Evaluations, summer 2009

Course evaluations can be very useful, although not in the way students intend when they write their comments.

For example, one student wrote on an evaluation,

Mr. Perry had only about 3 office hours available during the week.
Actually, I had 5 office hours available during the week, as posted on my syllabus:
MWF 1.30-2.30p; TTh 9.30-10a, 3-3.30p
They were also posted on a schedule pinned to the office door, along with class times and an hour set aside to meet with a graduate student.

I also tell students in class that if they need assistance, they can make an appointment outside office hours. I can't be imagining this; some students actually make appointments outside office hours. What's more, I've been known to accommodate students who show up outside office hours even without an appointment, although the department asked me about a year and a half ago to stop making a habit of that.*

There are times when I've turned away a student outside office hours, either because I was deeply involved with something and didn't want to be distracted, or because it was only a few minutes before class and I was getting my things together. I half-suspect that the comment came from a student to whom that happened a couple of times this past summer, but I can remember a couple of occasions where I did answer the question, because it was quick.

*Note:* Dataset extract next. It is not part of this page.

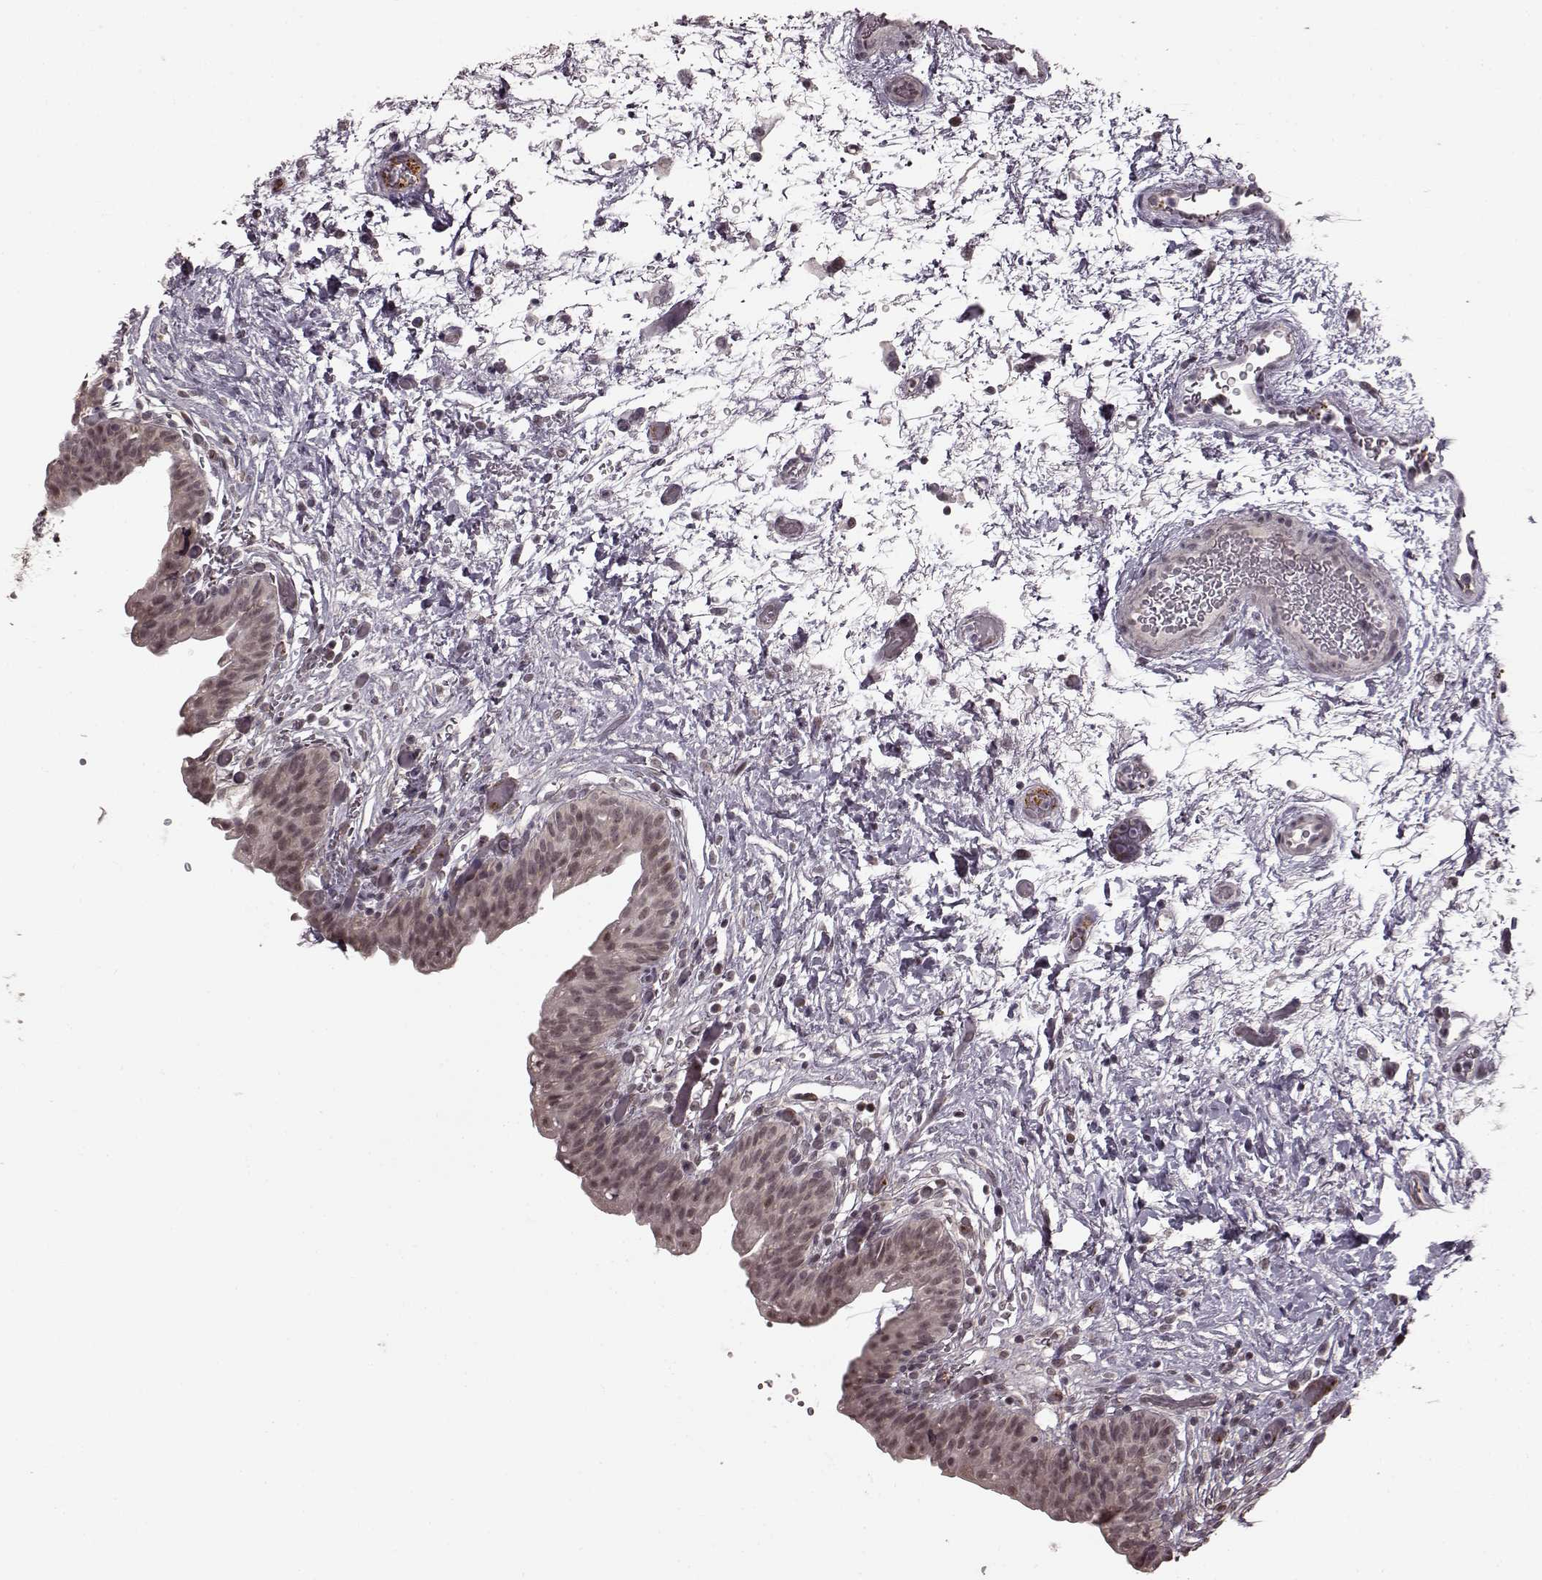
{"staining": {"intensity": "weak", "quantity": "25%-75%", "location": "nuclear"}, "tissue": "urinary bladder", "cell_type": "Urothelial cells", "image_type": "normal", "snomed": [{"axis": "morphology", "description": "Normal tissue, NOS"}, {"axis": "topography", "description": "Urinary bladder"}], "caption": "The image displays immunohistochemical staining of unremarkable urinary bladder. There is weak nuclear positivity is appreciated in about 25%-75% of urothelial cells. The staining is performed using DAB (3,3'-diaminobenzidine) brown chromogen to label protein expression. The nuclei are counter-stained blue using hematoxylin.", "gene": "PLCB4", "patient": {"sex": "male", "age": 69}}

Could it be the staggered times that confused the student? Traditionally, I've tried to stagger my office hours to accommodate students with different schedules. This is why I haven't simply held my office hour at the same time every day, five days a week. That would be very convenient for me, but I doubt it would be convenient for most students.

This semester, I'll try to schedule my office hours at the same time every day: Monday through Friday from 4-5pm. Watch: at the end of the semester, someone will complain about it!

Another student commented,
The instructor didn't even know he was teaching this subject until about a week before class.
This is true, but it's a curious twist of the facts.
  1. How did the student know this, anyway? Because I told the class.
  2. If memory serves, I was originally scheduled to teach a different course altogether, and was swiched a short time before the summer began. Whether it was a few days or a few weeks, however, I don't recall.
  3. In any case, as I explained the first day of class, the provost originally declared that, due to the university's dire economic circumstances, classes that didn't have at least 16 students registered would be cancelled. However, he relented on some classes. This class was one of them; only 10 students (or so) were registered at the beginning of the session, so I had been expecting it to be cancelled. The class ran anyway.
  4. What the student doesn't tell you is that, by the first day of class, I had a weeks' worth of detailed notes ready: so it's not as if I walked into class completely unprepared.
The student added,
He didn' t even have a syllabus for us to go by.
As a matter of fact, I did! The syllabus was posted online, and one of the first things I did on the first day of class was to write the class' webpage on the blackboard and to tell them that they should download the syllabus there.

Once upon a time I used to make it the first assignment of the semester that students download the syllabus, read it, and bring it to my office to get it signed. I dropped that this summer because I thought it was a silly exercise to impose on university students. Guess what the first assignment of the fall semester will be for each of my classes!

*By sheer coincidence, it seems to me that that's the time my course evaluations started to tank.


wjt said...

The department asked you to stop seeing students outside of your posted office hours? We live in so very different worlds!

jack perry said...


There were at the time some Modern Algebra students who took up the practice of sitting outside my office door & working on their homework, then knocking on the door when they encountered difficulty. I can see how it would be a hassle; it was starting to wear me out.

Anonymous said...

Just print it out and distribute it.